Can we hunt at night!


----------



## popgenie (Apr 22, 2009)

Called and left you a voicemail.  I look forward to hearing back from you!


----------



## fyrguy86 (May 5, 2009)

Hi.  I come to GA to visit a few relatives.  I'd love to take a few meat hogs home to PA with me.  I'd like to talk with you about it.  I have hog hunted in Estill SC and had a blast!  PM me.  Thank you.


----------



## tackdriver (May 6, 2009)

u have a pm


----------



## Chasem (May 8, 2009)

*Hunts*

What part of wilkerson county are you in cause i live in Dublin? I would love to come and help you out with this problem.


----------



## doublelungdriller (May 10, 2009)

i'am ready.

i sent you a pm


----------



## jmfdakaniterider2 (May 10, 2009)

doublelungdriller said:


> i'am ready.
> 
> i sent you a pm




Hey DLD I know him , he has been duck huntin with me . Maybe we can get together and hunt some pork


----------



## Yankee (Jul 5, 2009)

Dan in ma. Called and left  voicemail  i'd like more info


----------



## wranglerjoe1968 (Jul 5, 2009)

how is the hog hunting in this heat


----------



## Chasem (Jul 6, 2009)

I PM you a while back but never heard anything back.
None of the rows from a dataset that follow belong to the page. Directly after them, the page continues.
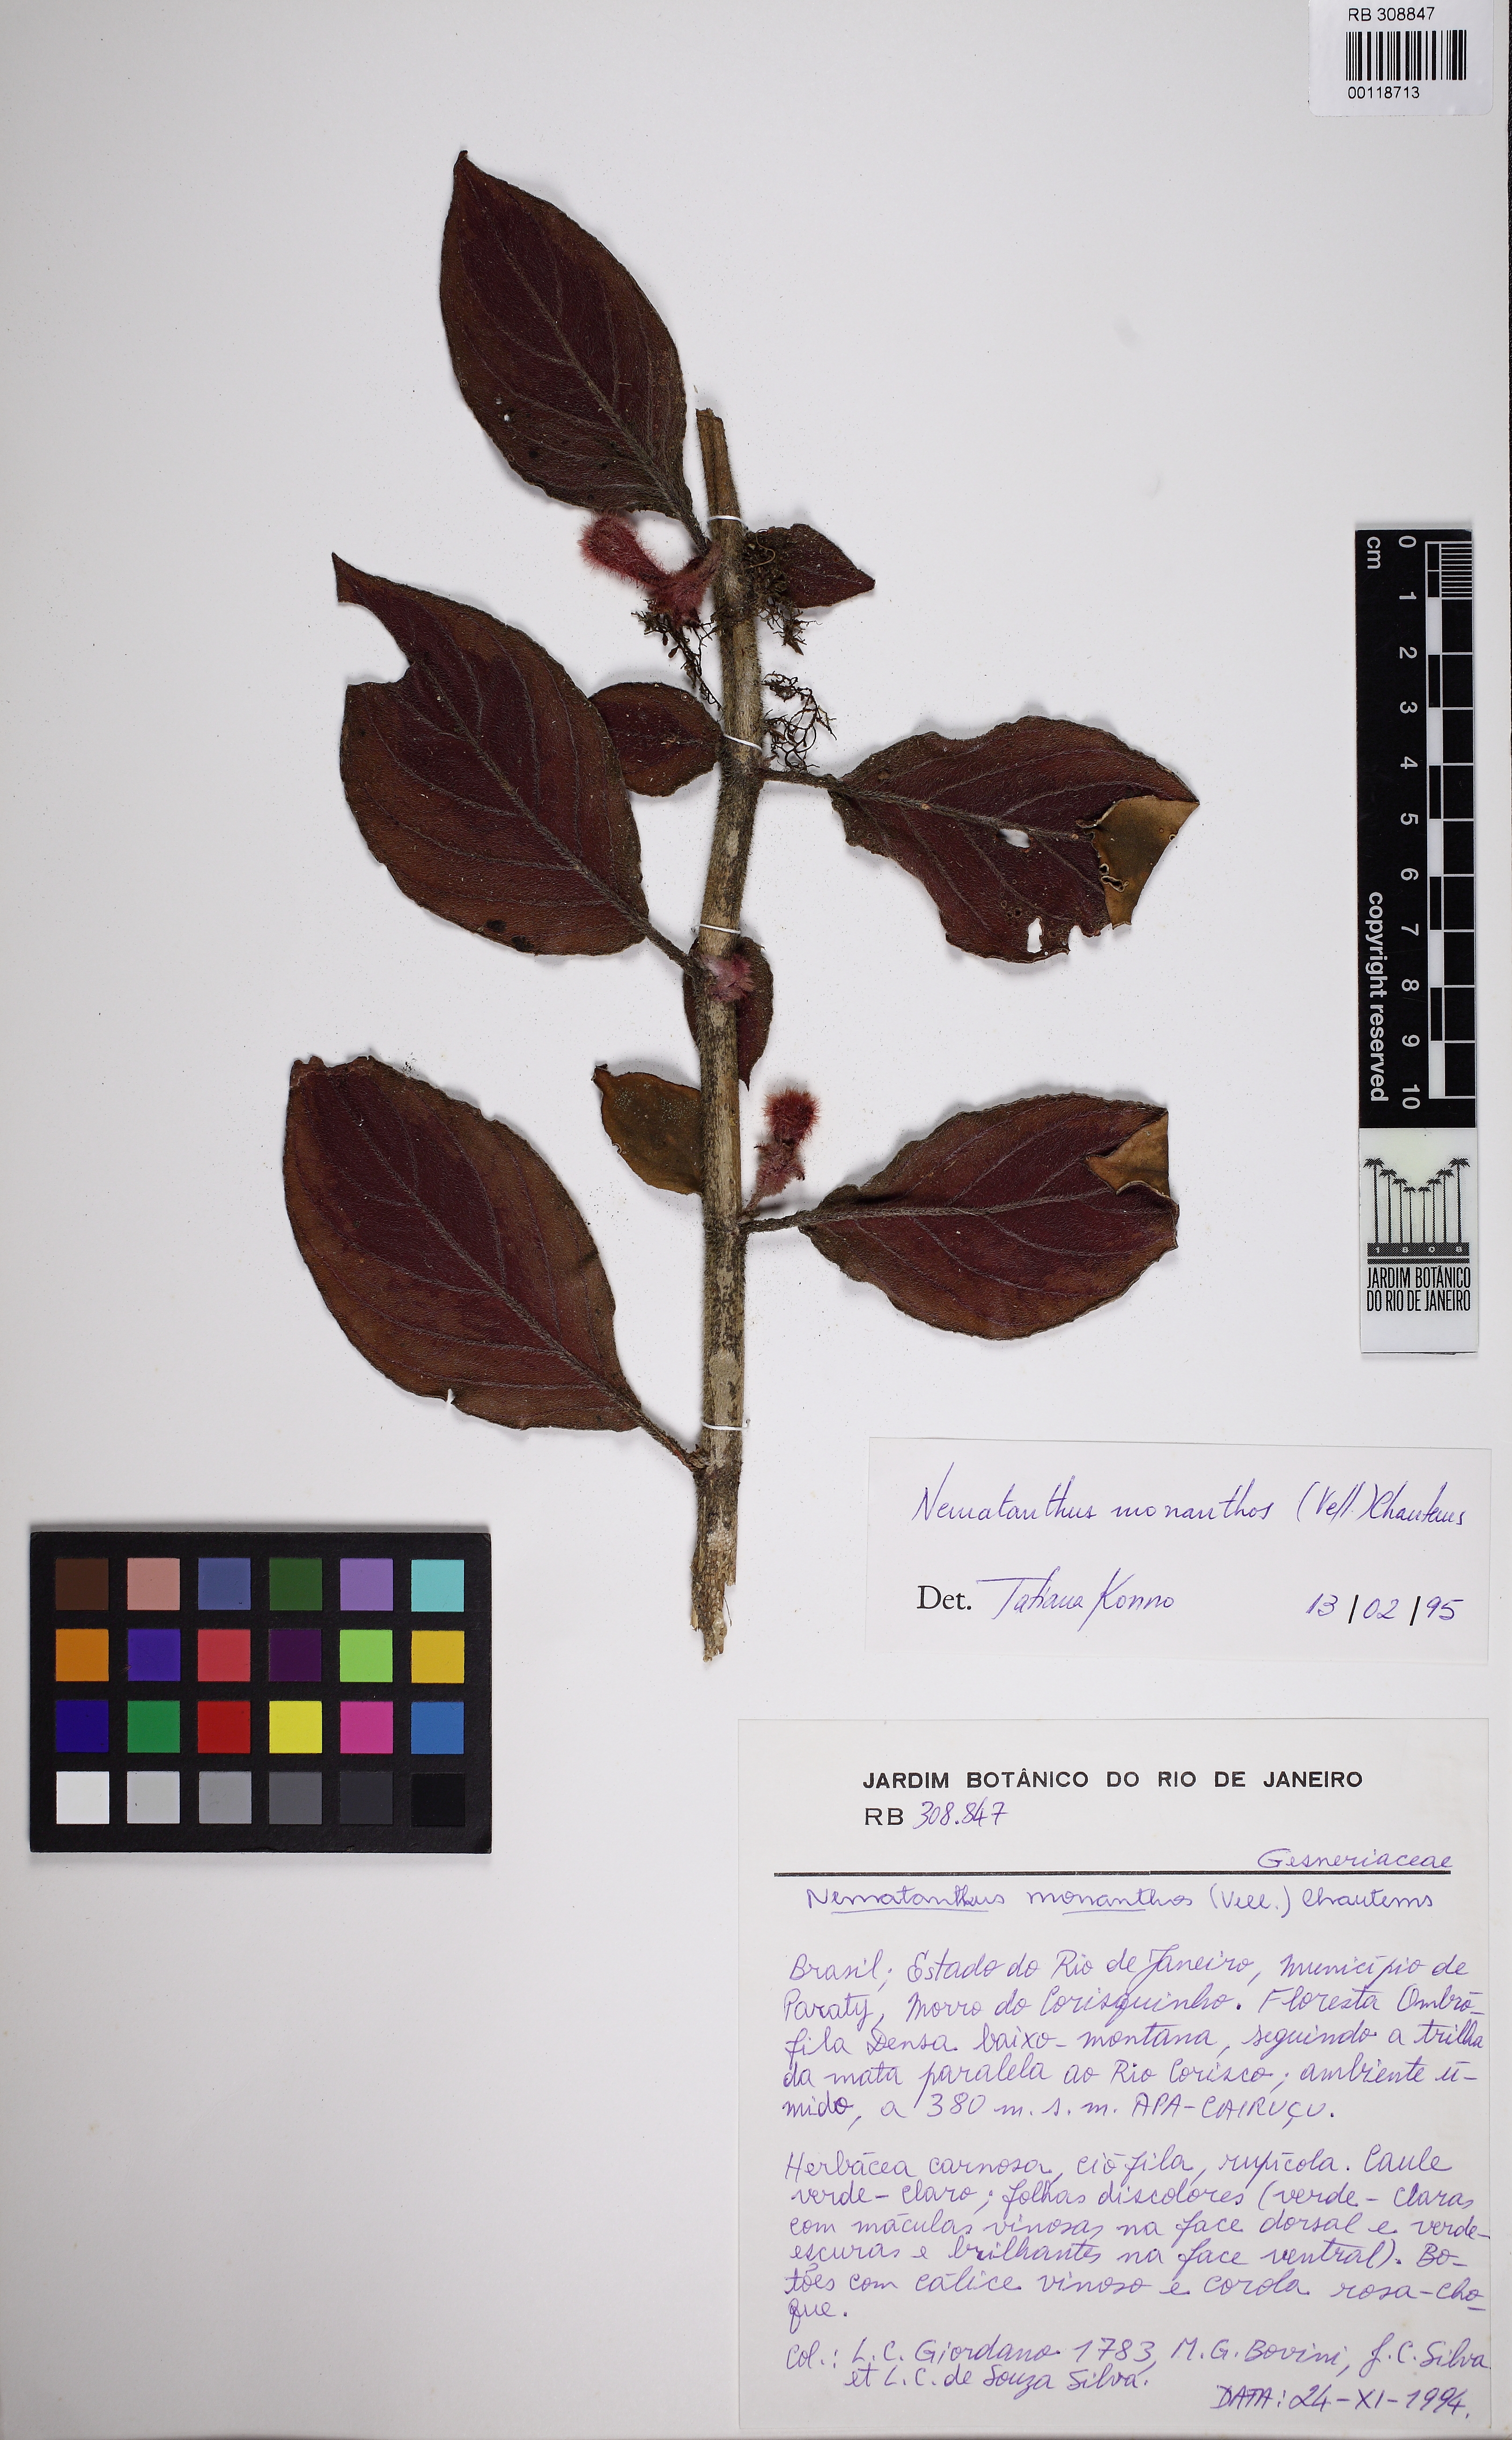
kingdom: Plantae
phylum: Tracheophyta
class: Magnoliopsida
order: Lamiales
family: Gesneriaceae
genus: Nematanthus
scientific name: Nematanthus monanthos
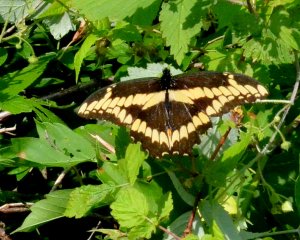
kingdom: Animalia
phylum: Arthropoda
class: Insecta
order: Lepidoptera
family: Papilionidae
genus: Papilio
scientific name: Papilio cresphontes
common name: Eastern Giant Swallowtail
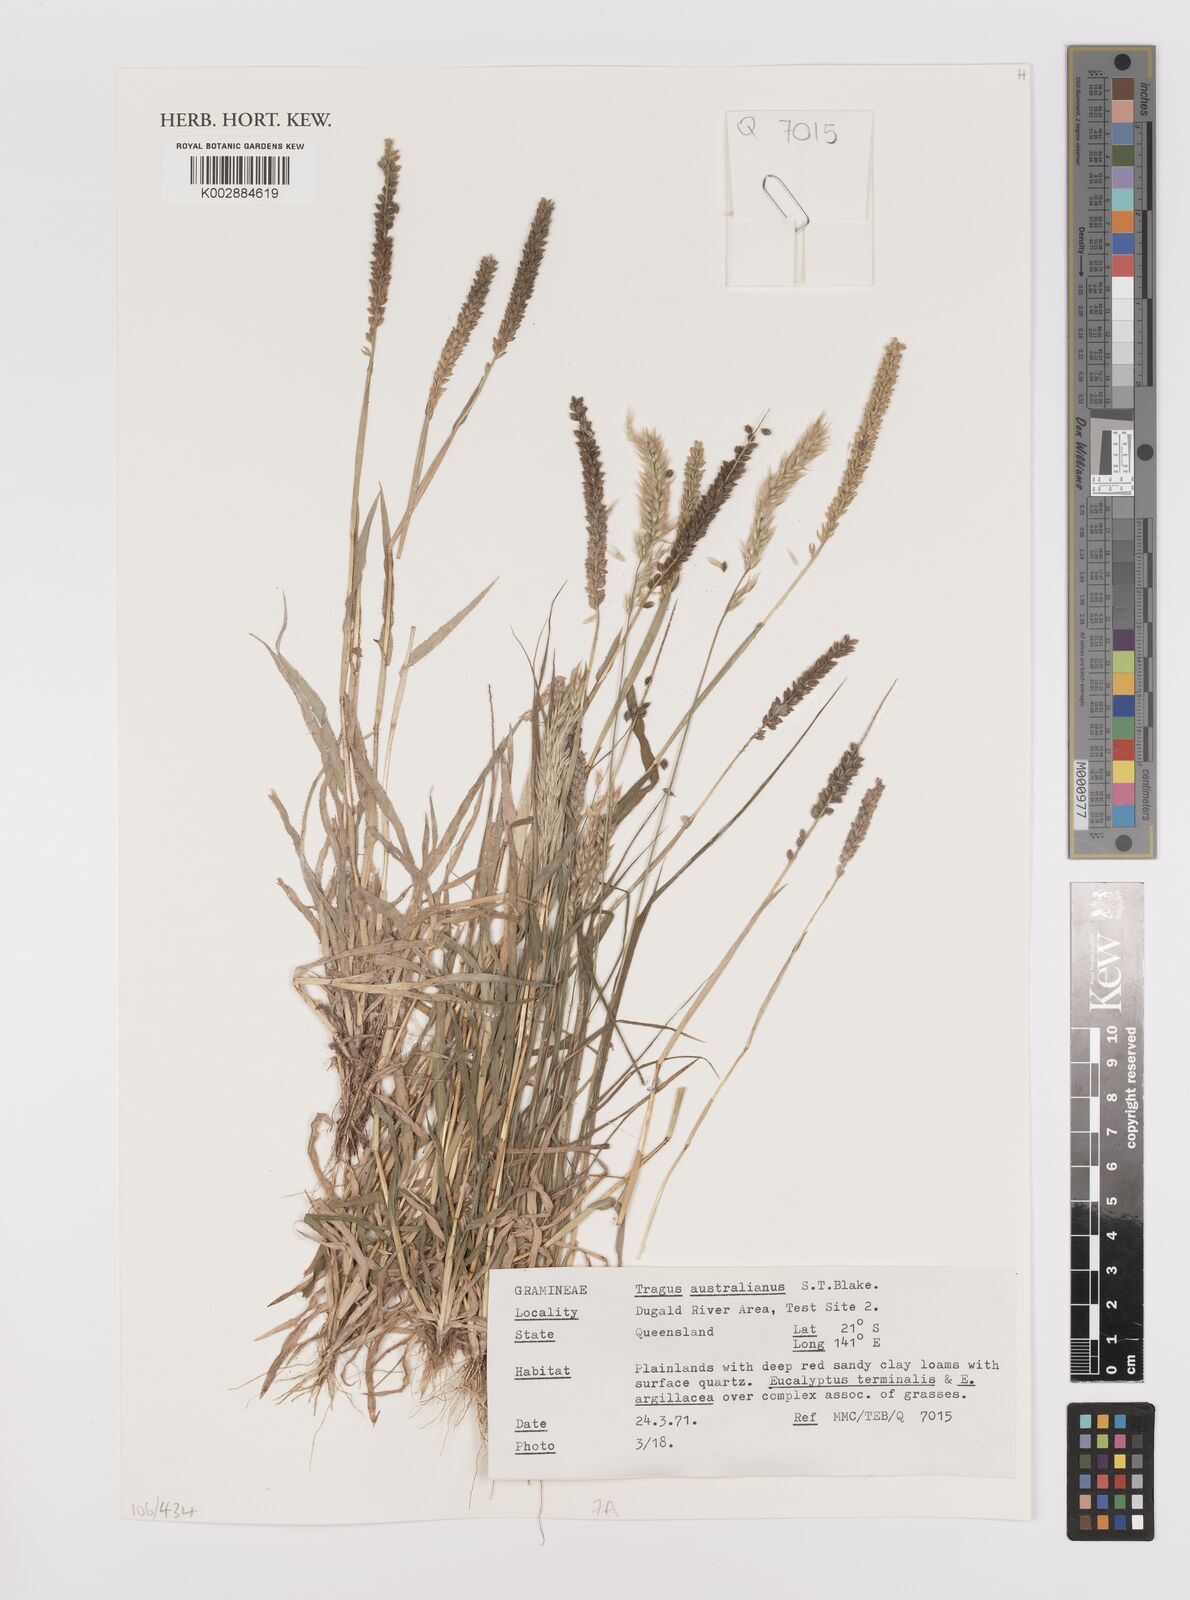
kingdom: Plantae
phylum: Tracheophyta
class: Liliopsida
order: Poales
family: Poaceae
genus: Tragus
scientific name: Tragus australianus
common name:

PM me please.


----------



## deermedic6558 (Jul 16, 2009)

*hello*

pm sent


----------



## wranglerjoe1968 (Jul 16, 2009)

so how is the huntig in this weather


----------



## stevo15 (Jul 17, 2009)

*Weather*

Weather is fine as long as there is some water around


----------



## callaway (Aug 3, 2009)

Please pm me details.  Location.  Is there a processor in the area?


----------



## rayfish2009 (Aug 22, 2009)

Im in florida how much is a non res liscense.


----------



## hatchrooster (Aug 22, 2009)

PM sent


----------



## wildman0517 (Aug 31, 2009)

*$50 Hog hunt a day*

I just spoke to the individual who runs this show, he told me there is no limit on how many hogs you cant take, he is trying to thin out the suckers just give him a call if not booked on the day you want ..... just leave some for me.

Here porky come get some


----------



## Carolina Diesel (Sep 1, 2009)

Is he letting guys run dogs yet???


----------



## kpeels (Sep 15, 2009)

give me you number i need to stock my freezer im ready just tell me when your open thanks kelton


----------



## deramey67 (Sep 18, 2009)

sounds like fun sure would like to bring my son and do this. how far out are you booked


----------